"Doubt" at the Civic Theatre

By Welton Jones
November 1, 2006

A robed priest, lighted softly in front of stained-glass windows, delivers a homily as the opening scene of John Patrick Shanley's drama "Doubt," now at the Civic Theatre, and nearly the first words are:

"Last year, when President Kennedy was assassinated, we all..."

Now that's efficient play-writing. The period is established exactly with one phrase. Each part of Shanley's work is like that. Consider the movie "Moonstruck": One of the most lyrical screenplays ever written creates every character with a mere flick of the brush, yet they tend to dwell forever in memory.

Here, Shanley has turned his formidable efficiency on the anguish of a world ruled by a patriarchal priesthood pledged to celibacy yet humanly vulnerable to misbehavior.

Four characters and 90 minutes is all he really needs. There is some somber scenery by John Lee Beatty and supportive lighting by Pat Collins but this a play dominated by content, not form.

The so-impressive Cherry Jones plays a teaching nun, the principal of St. Nichols Church School in the Bronx, as if personally called to represent that entire legendary sisterhood. She has been driven grimly into the conviction that discipline is what leads to God, that satisfaction is a vice ("Do you think Socrates was satisfied?") and that Frosty the Snowman really is a diabolic plot.

One of her teachers, played by Lisa Joyce as a dewy innocent not quite aware of the hormonal storms raging through her eighth-grade class, confesses discomfort at the attentions being given to the school's only black boy by the parish priest.
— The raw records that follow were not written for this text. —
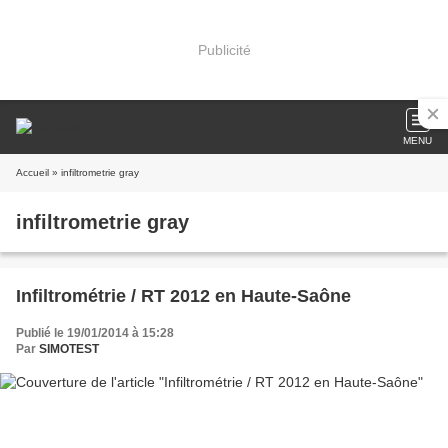
Publicité
MENU
Accueil
» infiltrometrie gray
infiltrometrie gray
Infiltrométrie / RT 2012 en Haute-Saône
Publié le 19/01/2014 à 15:28
Par
SIMOTEST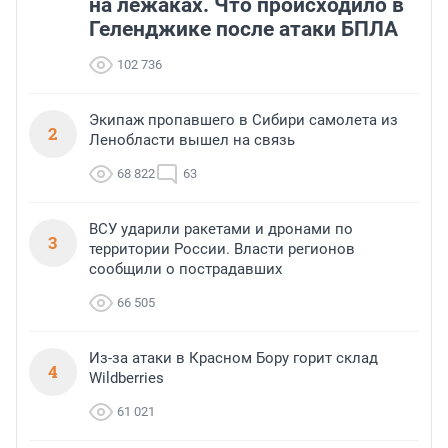
на лежаках. Что происходило в
Геленджике после атаки БПЛА
102 736
Экипаж пропавшего в Сибири самолета из
2
Ленобласти вышел на связь
68 822
63
ВСУ ударили ракетами и дронами по
3
территории России. Власти регионов
сообщили о пострадавших
66 505
Из-за атаки в Красном Бору горит склад
4
Wildberries
61 021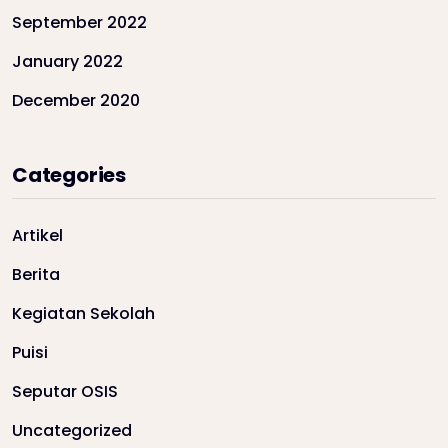
September 2022
January 2022
December 2020
Categories
Artikel
Berita
Kegiatan Sekolah
Puisi
Seputar OSIS
Uncategorized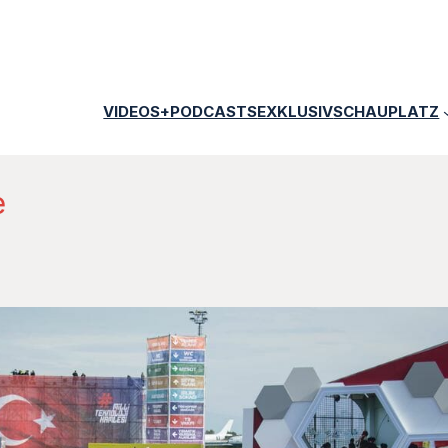
VIDEOS+PODCASTS
EXKLUSIV
SCHAUPLATZ
e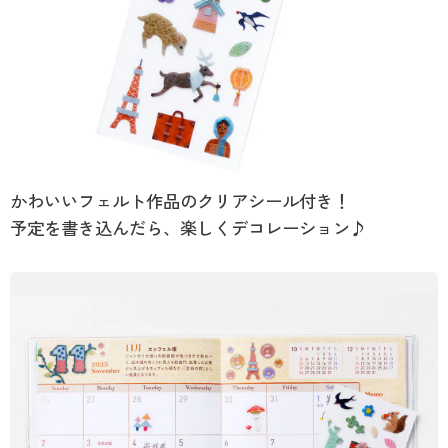
かわいいフェルト作品のクリアシール付き！
予定を書き込んだら、楽しくデコレーション♪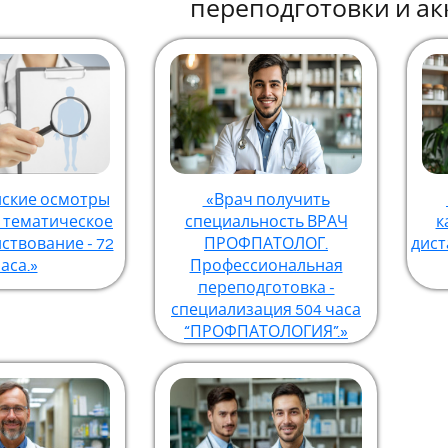
переподготовки и ак
ские осмотры
«Врач получить
- тематическое
специальность ВРАЧ
к
ствование - 72
ПРОФПАТОЛОГ.
дист
аса.»
Профессиональная
переподготовка -
специализация 504 часа
“ПРОФПАТОЛОГИЯ”.»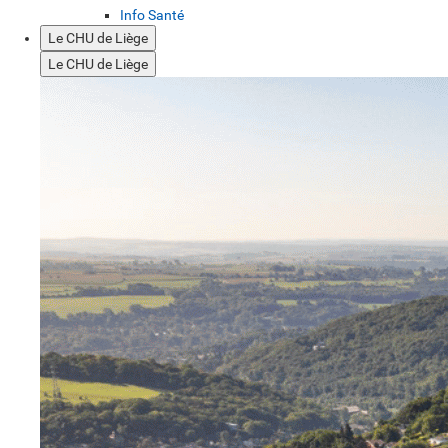
Info Santé
Le CHU de Liège
Le CHU de Liège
As played with Irish charm, rooster strutting and just the faintest sheen of priss by Chris McGarry, this father links dirty fingernails with spinal meningitis in one of those insufferable cautionary tales adults hurl at children.

What nudged the teacher was the boy's unusual drowsiness after a private moment with the pastor, plus what she thought was the smell of alcohol. Not much, but enough to totally convince the principal that she is working with a rogue priest.

And, when Cherry Jones is assigned total conviction, she rides it to victory, her big, round face frozen at stern, her great hooting voice whacking the world's knuckles with the Ruler of God.

Joyce is a sweet foil for Jones and McGarry a loud and formidable opponent, able to cast the controversy first as rigidity versus compassion and then, with chilling conviction, as a crusade not just mean-spirited but hopeless, given his status in such a male-dominated world. (At each meeting in her office, he calmly occupies her chair.)

Every wave of high-energy defense and counter-attack just break harmlessly against the rock of the principal's absolute conviction. And though justice of a sort is achieved, it's too mild and too inconclusive to be reassuring.

But Shanley isn't satisfied with just a drama of confrontation. To a veteran of a Catholic education like himself, the realities are far more layered and complex than these people can hope to master. Both priest and nun make excellent points but so does the boy's mother, played carefully by Adriane Lenox as a quietly desperate intimidated wife trying to steer her child to college and past his father's suspicion of the boy's genuine maleness.

Ultimately, the truth remains elusive but, more disturbingly, the truth might not have been what mattered most in this deplorable situation not necessarily caused by the tensions within the church but certainly not helped by them.

Director Doug Hughes was Shanley's sober and effective servant/partner in finding the staging necessities, from concept to details, needed for such efficiency. His work even transfers to the broad reaches of the Civic Theatre stage fairly well.

But hurry up, please, with the renovation of the Balboa.